Повествование о первой перестроечной поре, совпавшей с работой на радио «Маяк», оказалось малоинтересным; мелькали смутно помнившиеся мне еще с детства фамилии советских радио– и телебоссов, шустрых попсовиков (кстати, с «примадонной» Анечкина мама была шапочно знакома, на людях они подчеркнуто громко обращались друг к другу по имени-отчеству: «Здравствуйте, Алла Борисовна!») и доморощенных рок-н-ролльщиков. Увлекшись, рассказчица живописала трудности, которые поначалу приходилось преодолевать музыкальным редакторам, чтобы протащить в эфир очередную западную новинку. Я же, слушая, как показалось бы со стороны, с большим вниманием, обратил внутренний взор в собственное прошлое…

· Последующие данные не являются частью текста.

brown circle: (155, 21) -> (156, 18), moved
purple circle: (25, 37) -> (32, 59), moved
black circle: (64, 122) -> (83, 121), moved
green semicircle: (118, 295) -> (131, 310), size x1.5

Миновало около тридцати лет, а мне все еще любопытно узнать, какая же радиостанция вещала в тот июньский день из всех динамиков на территории пионерского лагеря «Дружба» под Солнечногорском. Память смутно доносит «пи-пи-пиии» перед выпуском новостей. Стало быть, «Маяк»?..

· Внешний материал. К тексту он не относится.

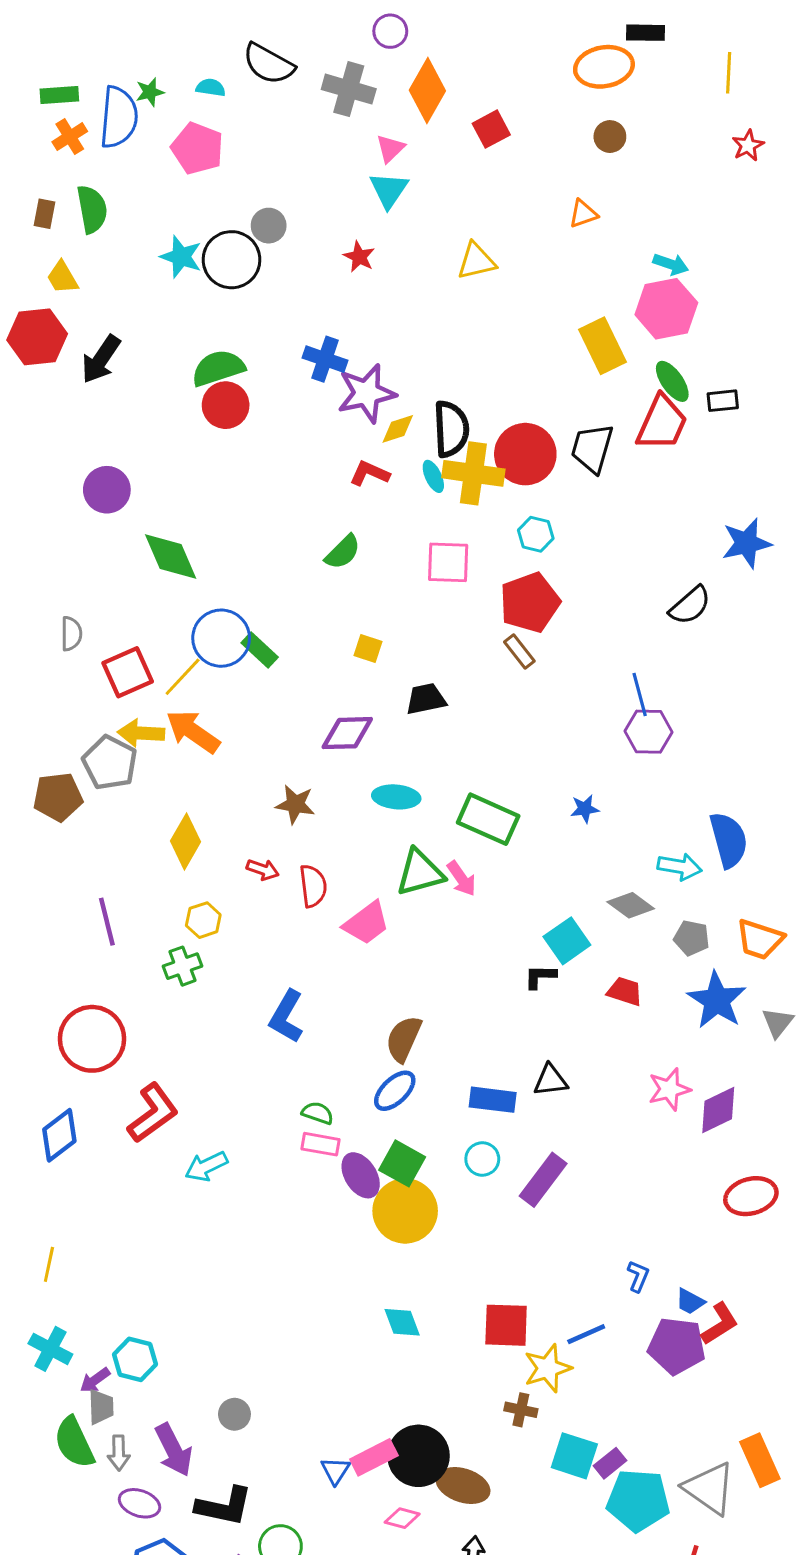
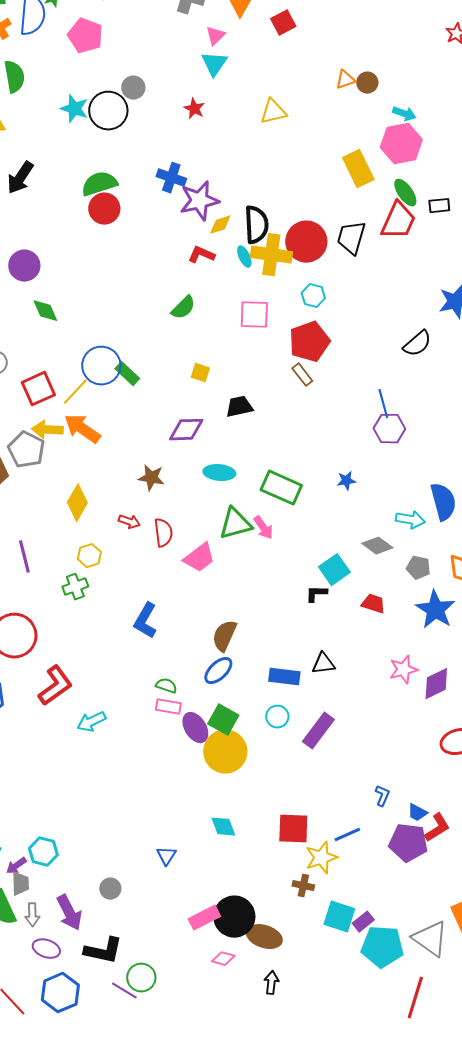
brown circle: (610, 137) -> (367, 83), moved
green diamond: (171, 557) -> (45, 311), moved, size x0.7
blue triangle: (335, 1471) -> (166, 856), moved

Перед обедом детям устроили взвешивание. Отстояв очередь к весам и огорчившись недостаточностью своих килограммов, я побрел в столовую, стараясь не встречаться взглядом с изможденными пионерами-героями на гигантских плакатах по обе стороны центральной аллеи. Фоном прогулки была мягкая музыка струнных: она то почти замирала, то усиливалась вновь, по мере того как я последовательно миновал столбы с развешанными на них динамиками. Иногда в скрипично-альтовый гомон нагловато вмешивались духовые. Сдержанно тренькал клавесин, деликатно покашливали тарелки, а литавры бумкали так тихо, словно это какой-то благовоспитанный слон, оказавшись в посудной лавке, переминался с ноги на ногу, не решаясь двинуться с места.
Поскольку я к тому времени уже отучился года три в музыкальной школе, то автоматически, не раздумывая всерьез, предположил, что слышу неизвестную мне прежде композицию Моцарта.